Housing Market Is on Fire, Says Andy Haldane
The chief economist of the Bank of England has spoken of the positive effects of several government incentives for homebuyers, describing the current state of the UK Housing market as “on fire”. Coupled with additional savings accrued during lockdown, Andy Haldane said that the stamp duty holiday was fuelling demand for rapid property purchases.
“As things stand, the housing market in the UK is on fire,” he said during an online seminar the University of Glasgow, which focused on wealth inequality and the growing housing crisis.

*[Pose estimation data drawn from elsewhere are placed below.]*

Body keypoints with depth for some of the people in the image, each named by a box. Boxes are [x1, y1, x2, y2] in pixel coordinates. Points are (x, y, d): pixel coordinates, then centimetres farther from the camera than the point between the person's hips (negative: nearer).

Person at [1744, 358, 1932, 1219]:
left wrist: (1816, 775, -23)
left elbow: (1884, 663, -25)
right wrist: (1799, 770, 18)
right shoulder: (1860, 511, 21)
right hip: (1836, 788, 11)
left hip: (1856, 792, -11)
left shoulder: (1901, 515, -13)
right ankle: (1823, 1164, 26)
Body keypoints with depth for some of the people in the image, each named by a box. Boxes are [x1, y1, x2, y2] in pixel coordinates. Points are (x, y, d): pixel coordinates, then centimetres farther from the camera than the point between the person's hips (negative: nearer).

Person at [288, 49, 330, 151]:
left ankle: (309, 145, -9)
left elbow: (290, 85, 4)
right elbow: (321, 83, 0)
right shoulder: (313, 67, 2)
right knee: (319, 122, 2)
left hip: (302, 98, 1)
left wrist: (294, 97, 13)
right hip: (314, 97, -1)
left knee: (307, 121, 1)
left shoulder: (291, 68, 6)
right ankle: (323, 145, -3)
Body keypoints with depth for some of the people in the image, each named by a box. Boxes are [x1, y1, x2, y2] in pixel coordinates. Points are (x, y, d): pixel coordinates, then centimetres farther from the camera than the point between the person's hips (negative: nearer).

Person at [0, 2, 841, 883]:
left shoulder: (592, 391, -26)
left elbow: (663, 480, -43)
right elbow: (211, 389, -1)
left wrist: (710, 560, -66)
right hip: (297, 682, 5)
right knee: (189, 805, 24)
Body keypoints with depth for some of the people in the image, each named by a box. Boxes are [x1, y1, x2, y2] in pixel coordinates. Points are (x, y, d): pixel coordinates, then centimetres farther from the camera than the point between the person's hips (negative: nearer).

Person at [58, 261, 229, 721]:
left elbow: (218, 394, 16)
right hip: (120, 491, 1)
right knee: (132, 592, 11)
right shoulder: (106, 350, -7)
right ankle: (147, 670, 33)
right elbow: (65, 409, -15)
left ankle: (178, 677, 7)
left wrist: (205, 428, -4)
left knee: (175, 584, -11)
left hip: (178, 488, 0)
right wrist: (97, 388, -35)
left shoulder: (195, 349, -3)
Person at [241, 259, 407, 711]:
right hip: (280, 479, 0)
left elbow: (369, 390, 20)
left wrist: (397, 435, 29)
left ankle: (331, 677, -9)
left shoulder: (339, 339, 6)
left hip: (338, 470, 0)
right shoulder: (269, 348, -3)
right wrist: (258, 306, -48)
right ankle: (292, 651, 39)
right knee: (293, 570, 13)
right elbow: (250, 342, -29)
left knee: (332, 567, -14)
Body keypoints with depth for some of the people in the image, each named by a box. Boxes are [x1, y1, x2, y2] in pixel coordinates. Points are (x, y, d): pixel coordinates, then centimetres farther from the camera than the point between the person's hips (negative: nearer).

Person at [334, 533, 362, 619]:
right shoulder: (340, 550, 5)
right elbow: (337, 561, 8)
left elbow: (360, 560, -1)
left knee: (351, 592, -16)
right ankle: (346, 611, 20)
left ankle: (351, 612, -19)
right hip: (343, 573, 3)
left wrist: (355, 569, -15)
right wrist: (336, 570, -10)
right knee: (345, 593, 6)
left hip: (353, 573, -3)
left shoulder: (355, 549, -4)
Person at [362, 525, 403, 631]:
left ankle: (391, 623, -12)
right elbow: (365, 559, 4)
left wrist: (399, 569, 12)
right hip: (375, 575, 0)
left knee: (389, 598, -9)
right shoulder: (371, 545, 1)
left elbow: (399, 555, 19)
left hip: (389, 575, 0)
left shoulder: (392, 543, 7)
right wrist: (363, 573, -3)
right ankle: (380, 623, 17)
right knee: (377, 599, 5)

Official data suggests that the average property values for March were up in excess of 10% compared to the same time last year. Record-high house prices and predictions of further growth have dealt an additional blow to those already affected by wealth inequality and the inability to get on the housing ladder, Haldane commented.
Demand Continues to Outstrip Supply
The temporary stamp duty holiday introduced by Rishi Sunak last year generated a major spike in property purchase intent across the country. With many thousands of buyers attempting to accelerate property purchases to take advantage of savings of up to £15,000, demand quickly outstripped supply in most areas of the UK.
Property prices began climbing faster than they had in many years, as movers and first-time buyers set their sights on spacious properties away from busy urban centres with private outdoor living spaces.
Unfortunately, Haldane made it clear that there was not a great deal the Bank of England could do to intervene with the surge in property prices. He pointed out that all planning rules, tax rates and housebuilding initiatives were the sole responsibility of the government not, the BoE.
Elsewhere, others have predicted that the housing market will inevitably overheat over the coming months, having built the kind of momentum that is likely to prove unsustainable.
“We’re back to the kind of double-figure house price rises we saw in the heady days before the financial crisis [of 2008],” warned Hargreaves Lansdown analyst Sarah Coles.
“And while lenders are far more cautious than they were back in 2007, in this kind of market, there’s still the risk buyers will lose their heads, and make a property mistake that could haunt them for years.”
Her sentiments were shared by SPI Capital chief executive Anna Clare Harper, who highlighted the unfortunate difficulties first-time buyers are likely to face while property prices remain disproportionately high.
“The effects are clear: with wages rising significantly more slowly than house prices, affordability constraints are increasing,” she said.
“This is creating huge inequalities between older and younger generations, and growing demand from both younger and older renters who are priced out,”
“For first-time buyers, this is a hideous market. With average prices up £24,000 in a year, saving a 10% deposit needs £2,400 extra in savings.”